Alastair, of course, was in a high state of excitement over
the events in Spain. The remarkable thing about the Spanish war—about all ideological wars, I suppose—was the fiery single-mindedness, not to say simple-mindedness, that it produced in otherwise quite sophisticated people. All doubts were banished, all questions answered, all quibbling done with. Franco was Moloch and the Popular Front were the children in white whom the West was offering to the fiend in heartless and craven sacrifice. The fact that Stalin, while flying to the aid of the Spanish Loyalists, was at the same time systematically exterminating all opposition to his rule at home, was conveniently ignored. I was a Marxist, yes, but I never had anything other than contempt for the Iron Man; such an
unappetising
person.

“Come on, Victor!” Alastair said, wrenching the stem of his pipe from its socket and shaking dribbles of black goo out of it. “These are dangerous times. The Revolution has to be protected.”

I sighed and smiled.

“The city must be destroyed in order to save it, is that what you mean?”
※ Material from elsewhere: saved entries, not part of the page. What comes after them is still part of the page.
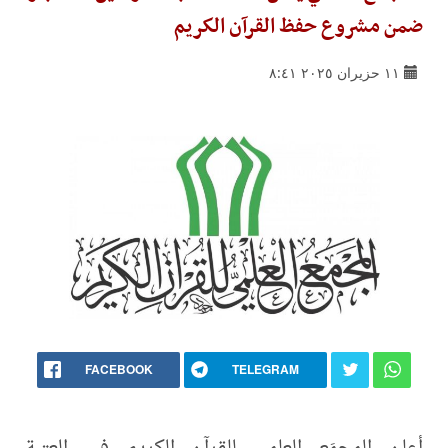
ضمن مشروع حفظ القرآن الكريم
١١ حزيران ٢٠٢٥ ٨:٤١
FACEBOOK
TELEGRAM
أعلن المجمَع العلمي للقرآن الكريم في العتبة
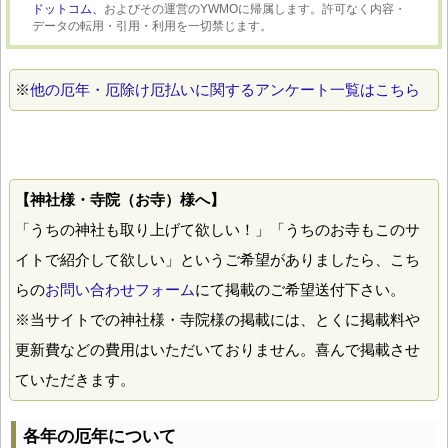
ドットコム、
およびその運営のYWMOに帰属します。許可なく内容・
データの転用・引用・利用を一切禁じます。
※
他の厄年・厄除け厄払いに関するアンケート一覧はこちら
【神社様・寺院（お寺）様へ】
「うちの神社も取り上げて欲しい！」「うちのお寺もこのサ
イトで紹介して欲しい」というご希望がありましたら、こち
らの
お問い合わせフォーム
にて掲載のご希望送付下さい。
※当サイトでの神社様・寺院様の掲載には、とくに掲載料や
更新費などの費用はいただいておりません。喜んで掲載させ
ていただきます。
各年の厄年について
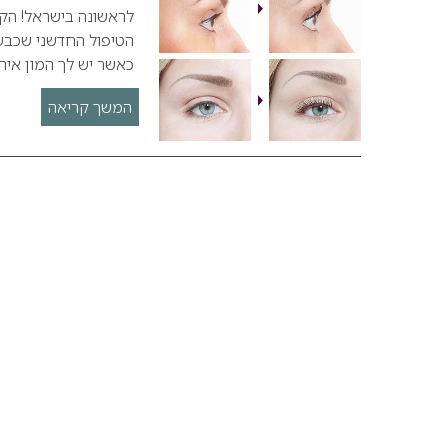
הטיפול החדשני שכבש
כאשר יש לך המון אירו
המשך קריאה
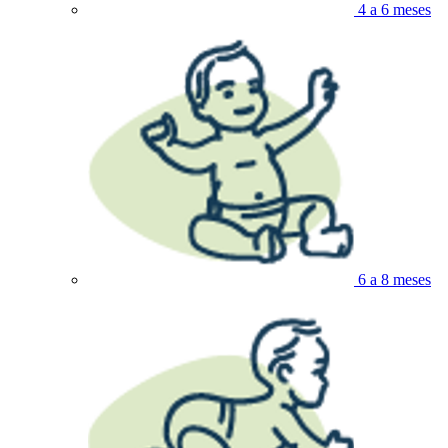
4 a 6 meses
6 a 8 meses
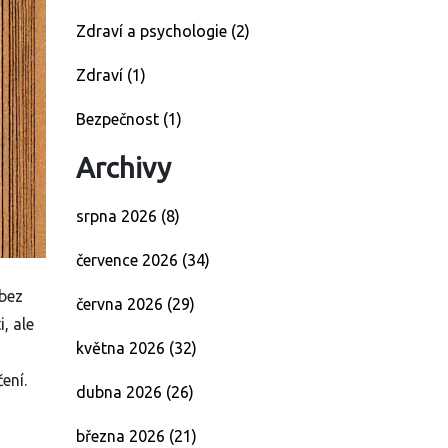
Zdraví a psychologie
(2)
Zdraví
(1)
Bezpečnost
(1)
Archivy
srpna 2026
(8)
července 2026
(34)
 bez
června 2026
(29)
, ale
května 2026
(32)
ení.
dubna 2026
(26)
března 2026
(21)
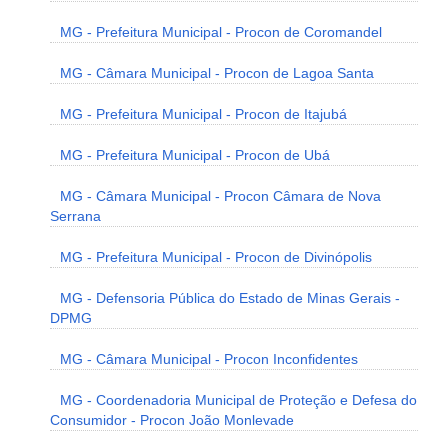
MG - Prefeitura Municipal - Procon de Coromandel
MG - Câmara Municipal - Procon de Lagoa Santa
MG - Prefeitura Municipal - Procon de Itajubá
MG - Prefeitura Municipal - Procon de Ubá
MG - Câmara Municipal - Procon Câmara de Nova
Serrana
MG - Prefeitura Municipal - Procon de Divinópolis
MG - Defensoria Pública do Estado de Minas Gerais -
DPMG
MG - Câmara Municipal - Procon Inconfidentes
MG - Coordenadoria Municipal de Proteção e Defesa do
Consumidor - Procon João Monlevade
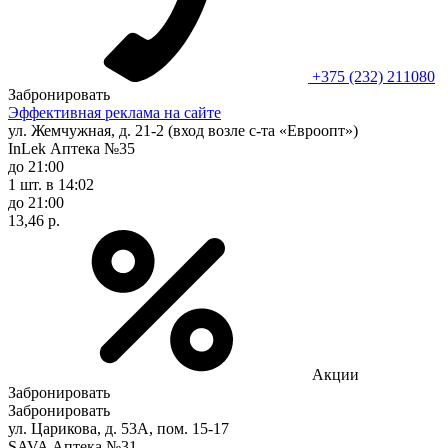
+375 (232) 211080
Забронировать
Эффективная реклама на сайте
ул. Жемчужная, д. 21-2 (вход возле с-та «Евроопт»)
InLek Аптека №35
до 21:00
1 шт.
в 14:02
до 21:00
13,46 р.
Акции
Забронировать
Забронировать
ул. Царикова, д. 53А, пом. 15-17
SAVA Аптека №31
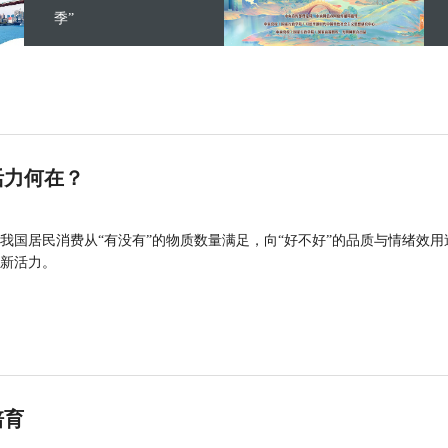
季”
活力何在？
我国居民消费从“有没有”的物质数量满足，向“好不好”的品质与情绪效用
新活力。
培育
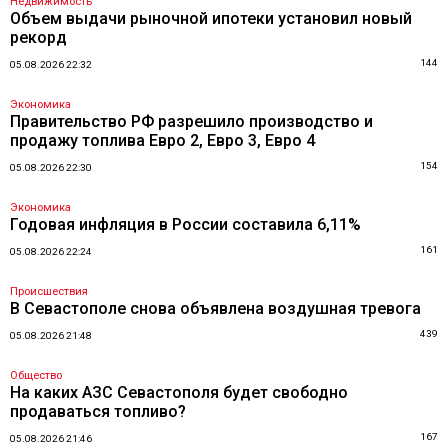
Недвижимость
Объем выдачи рыночной ипотеки установил новый
рекорд
144
05.08.2026 22:32
Экономика
Правительство РФ разрешило производство и
продажу топлива Евро 2, Евро 3, Евро 4
154
05.08.2026 22:30
Экономика
Годовая инфляция в России составила 6,11%
161
05.08.2026 22:24
Происшествия
В Севастополе снова объявлена воздушная тревога
439
05.08.2026 21:48
Общество
На каких АЗС Севастополя будет свободно
продаваться топливо?
167
05.08.2026 21:46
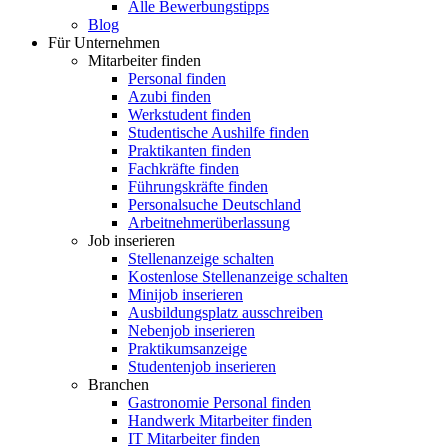
Alle Bewerbungstipps
Blog
Für Unternehmen
Mitarbeiter finden
Personal finden
Azubi finden
Werkstudent finden
Studentische Aushilfe finden
Praktikanten finden
Fachkräfte finden
Führungskräfte finden
Personalsuche Deutschland
Arbeitnehmerüberlassung
Job inserieren
Stellenanzeige schalten
Kostenlose Stellenanzeige schalten
Minijob inserieren
Ausbildungsplatz ausschreiben
Nebenjob inserieren
Praktikumsanzeige
Studentenjob inserieren
Branchen
Gastronomie Personal finden
Handwerk Mitarbeiter finden
IT Mitarbeiter finden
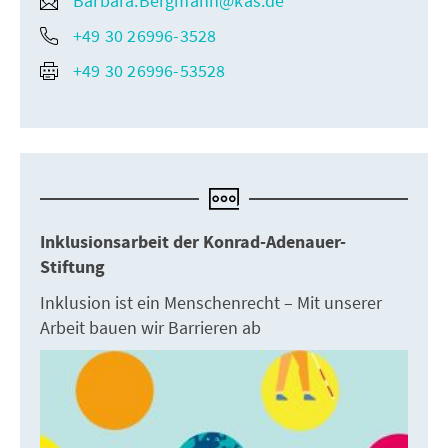
Barbara.Bergmann@kas.de
+49 30 26996-3528
+49 30 26996-53528
Inklusionsarbeit der Konrad-Adenauer-
Stiftung
Inklusion ist ein Menschenrecht – Mit unserer
Arbeit bauen wir Barrieren ab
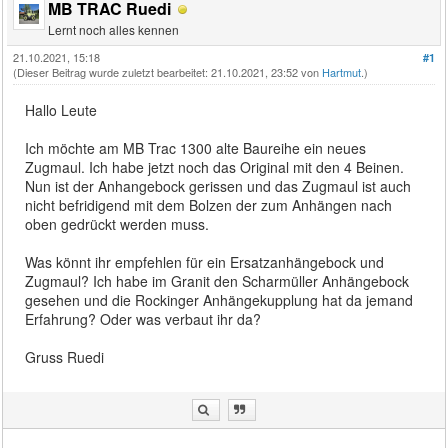
MB TRAC Ruedi
Lernt noch alles kennen
21.10.2021, 15:18
#1
(Dieser Beitrag wurde zuletzt bearbeitet: 21.10.2021, 23:52 von
Hartmut
.)
Hallo Leute
Ich möchte am MB Trac 1300 alte Baureihe ein neues
Zugmaul. Ich habe jetzt noch das Original mit den 4 Beinen.
Nun ist der Anhangebock gerissen und das Zugmaul ist auch
nicht befridigend mit dem Bolzen der zum Anhängen nach
oben gedrückt werden muss.
Was könnt ihr empfehlen für ein Ersatzanhängebock und
Zugmaul? Ich habe im Granit den Scharmüller Anhängebock
gesehen und die Rockinger Anhängekupplung hat da jemand
Erfahrung? Oder was verbaut ihr da?
Gruss Ruedi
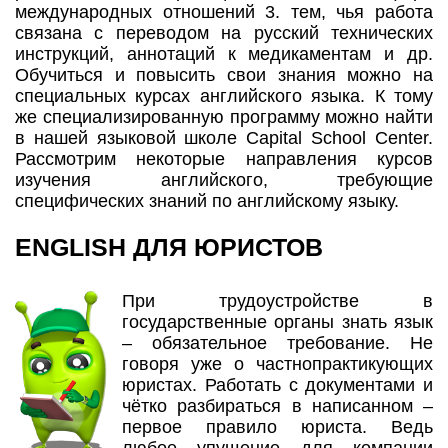
международных отношений 3. тем, чья работа
связана с переводом на русский технических
инструкций, аннотаций к медикаментам и др.
Обучиться и повысить свои знания можно на
специальных курсах английского языка. К тому
же специализированную программу можно найти
в нашей языковой школе Capital School Center.
Рассмотрим некоторые направления курсов
изучения английского, требующие
специфических знаний по английскому языку.
ENGLISH ДЛЯ ЮРИСТОВ
При трудоустройстве в
государственные органы знать язык
– обязательное требование. Не
говоря уже о частнопрактикующих
юристах. Работать с документами и
чётко разбираться в написанном –
первое правило юриста. Ведь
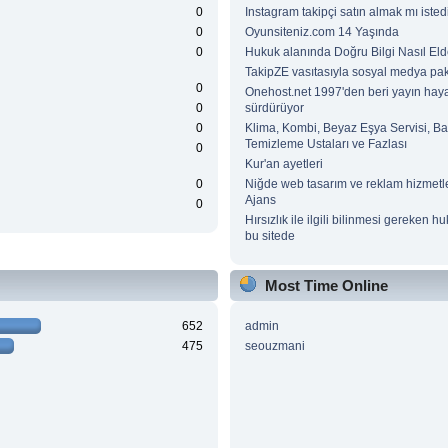
0
Instagram takipçi satın almak mı isted
0
Oyunsiteniz.com 14 Yaşında
0
Hukuk alanında Doğru Bilgi Nasıl Elde
TakipZE vasıtasıyla sosyal medya pake
0
Onehost.net 1997'den beri yayın haya
0
sürdürüyor
0
Klima, Kombi, Beyaz Eşya Servisi, B
Temizleme Ustaları ve Fazlası
0
Kur'an ayetleri
0
Niğde web tasarım ve reklam hizmetle
Ajans
0
Hırsızlık ile ilgili bilinmesi gereken hu
bu sitede
Most Time Online
652
admin
475
seouzmani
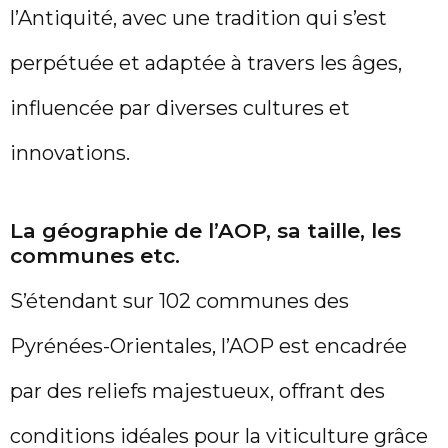
l’Antiquité, avec une tradition qui s’est
perpétuée et adaptée à travers les âges,
influencée par diverses cultures et
innovations.
La géographie de l’AOP, sa taille, les
communes etc.
S’étendant sur 102 communes des
Pyrénées-Orientales, l’AOP est encadrée
par des reliefs majestueux, offrant des
conditions idéales pour la viticulture grâce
We were sitting in deckchairs in the sun in the little back garden below the windows of his rooms in Trinity. Alastair tended the garden himself and was touchingly proud of it. There were roses and snapdragons, and the lawn was as smooth as a billiard table. He poured out tea from a blue pot, daintily holding the lid in place with a fingertip, and slowly, gloomily, shook his head.

“Sometimes I wonder about your commitment to the cause, Victor.”

“Yes,” I said, “and if we were in Moscow you could denounce me to the secret police.” He gave me a wounded look. “Oh, Alastair,” I said wearily, “for goodness’ sake, you know as well as I what’s going on over there. We’re not blind, we’re not fools.”

He poured tea into his saucer and slurped it up through exaggeratedly pouted lips; it was one of his ways of demonstrating class solidarity; it struck me as ostentatious and, I’m afraid, slightly repulsive.

“Yes, but what we
are
is believers,” he said, and smacked his lips and smiled, and leaned back on the faded striped canvas of
the deckchair, balancing the cup and saucer on the shelf of his little pot belly. He looked so smug, in his sleeveless Fair Isle pullover and brown boots, that I wanted to hit him.

“You sound like a priest,” I said.

He grinned at me, showing the gap between his rabbity front teeth.